Getting the prediction right is only half the job, knowing what will happen then is the other half

 Picture: SUPPLIED
Picture: SUPPLIED

A recent note from Morning Star South Africa reminded me about the S&P500 predictions from January last year. The average target for the year-end from 20 Wall Street strategists was 4,861, with the highest being 5,400. Yet at year-end S&P500 trading was almost 6,000.

Predictions are hard. But it gets harder.

123RF/vectorlab
123RF/vectorlab

Take our postponed budget. On the morning of the budget the rand was trading at R18.40/$ and if you’d predicted the budget would be postponed by three weeks you’d have likely assumed the rand would collapse.

Well, it did weaken a little ahead of the expected 2pm speech, trading around R18.50/$ by 2pm and it then went on to lose another 5c.

Yet by Friday morning, as I am writing this piece, it is trading at R18.33/$.

In other words getting the prediction right is only half the job; knowing what will happen then is the other half, and it’s no easier.

The reality is that investing is in many ways about predicting. What will your favourite stock’s revenue do? Will margins, and hence profits, expand? What will the dividend be?

That’s a lot of predicting and we have all seen great results from a stock, only to be  followed by a lower share price as the market focused on something other than just revenue and profit growth.

So how do we manage this? Instead of trying to make short-term predictions we should rather focus on big longer-term trends.

For example, one prediction we can make with ease is that people will eat; we have to to survive. So food retailers and producers must be a decent space for investing.

But which food retailer? The answer here is easy (to my mind): buy the best, which remains head and shoulders above the rest — Shoprite*.

Next comes the price.

I have written before that the only two things we control in investing is what to buy and what price to pay.

So we need to decide what we consider a fair price we’re prepared to pay for Shoprite and then we wait for the actual price to reach that amount.
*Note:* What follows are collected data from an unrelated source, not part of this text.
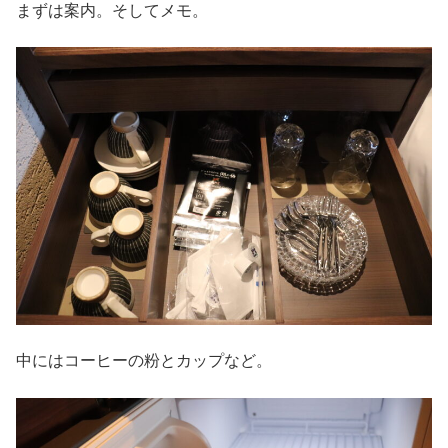
まずは案内。そしてメモ。
中にはコーヒーの粉とカップなど。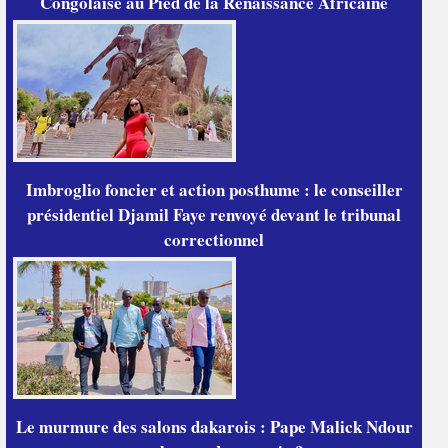
Congolaise au Pied de la Renaissance Africaine
Imbroglio foncier et action posthume : le conseiller
présidentiel Djamil Faye renvoyé devant le tribunal
correctionnel
Le murmure des salons dakarois : Pape Malick Ndour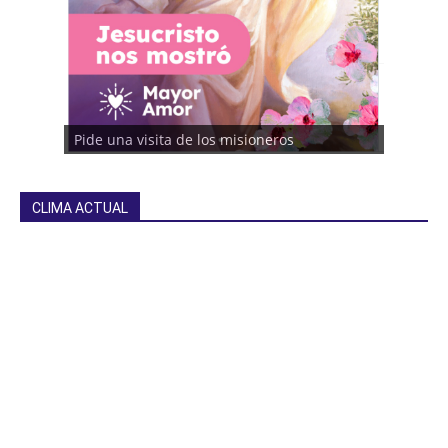
Pide una visita de los misioneros
CLIMA ACTUAL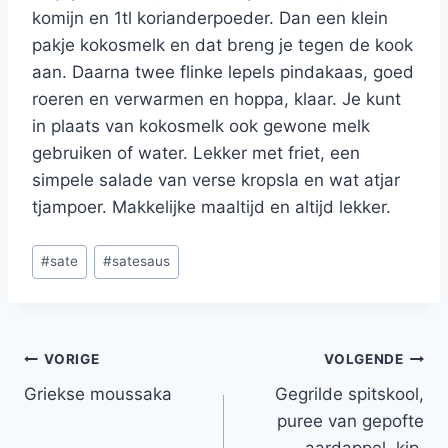
komijn en 1tl korianderpoeder. Dan een klein
pakje kokosmelk en dat breng je tegen de kook
aan. Daarna twee flinke lepels pindakaas, goed
roeren en verwarmen en hoppa, klaar. Je kunt
in plaats van kokosmelk ook gewone melk
gebruiken of water. Lekker met friet, een
simpele salade van verse kropsla en wat atjar
tjampoer. Makkelijke maaltijd en altijd lekker.
Bericht
#
sate
#
satesaus
tags:
Bericht
VORIGE
VOLGENDE
Griekse moussaka
Gegrilde spitskool,
navigatie
puree van gepofte
aardappel, kip,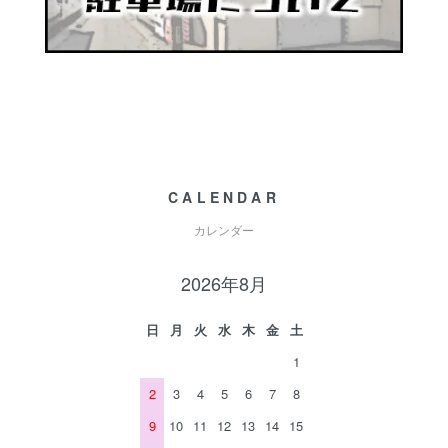
CALENDAR
カレンダー
2026年8月
日
月
火
水
木
金
土
1
2
3
4
5
6
7
8
9
10
11
12
13
14
15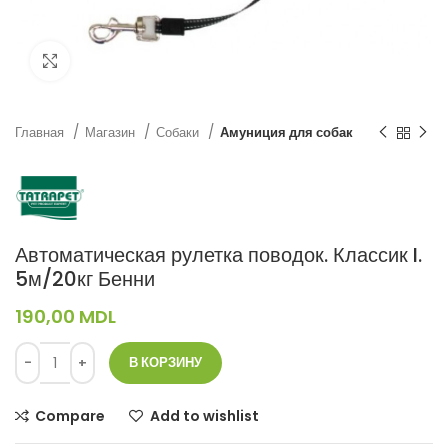
Нажмите, чтобы увеличить
Главная
Магазин
Собаки
Амуниция для собак
Автоматическая рулетка поводок. Классик I.
5м/20кг Бенни
190,00
MDL
В КОРЗИНУ
Compare
Add to wishlist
What we’ve essentially done is try to remove the need for big predictions and then follow up what happens if we’re right. We keep it simple with trends that are easier to spot and long term in nature. Then we find the winners within that trend and focus on paying the right price. We’ll still get it wrong at times, but smaller decisions are easier and less risky to our portfolios.

As a last point: food producers. Yes, we need to eat but the producers get squeezed from both sides. Input costs are beyond their control and can squeeze margins while the retailers are always trying to get a better price. So, yes, we need to eat but food producers are not necessarily that profitable.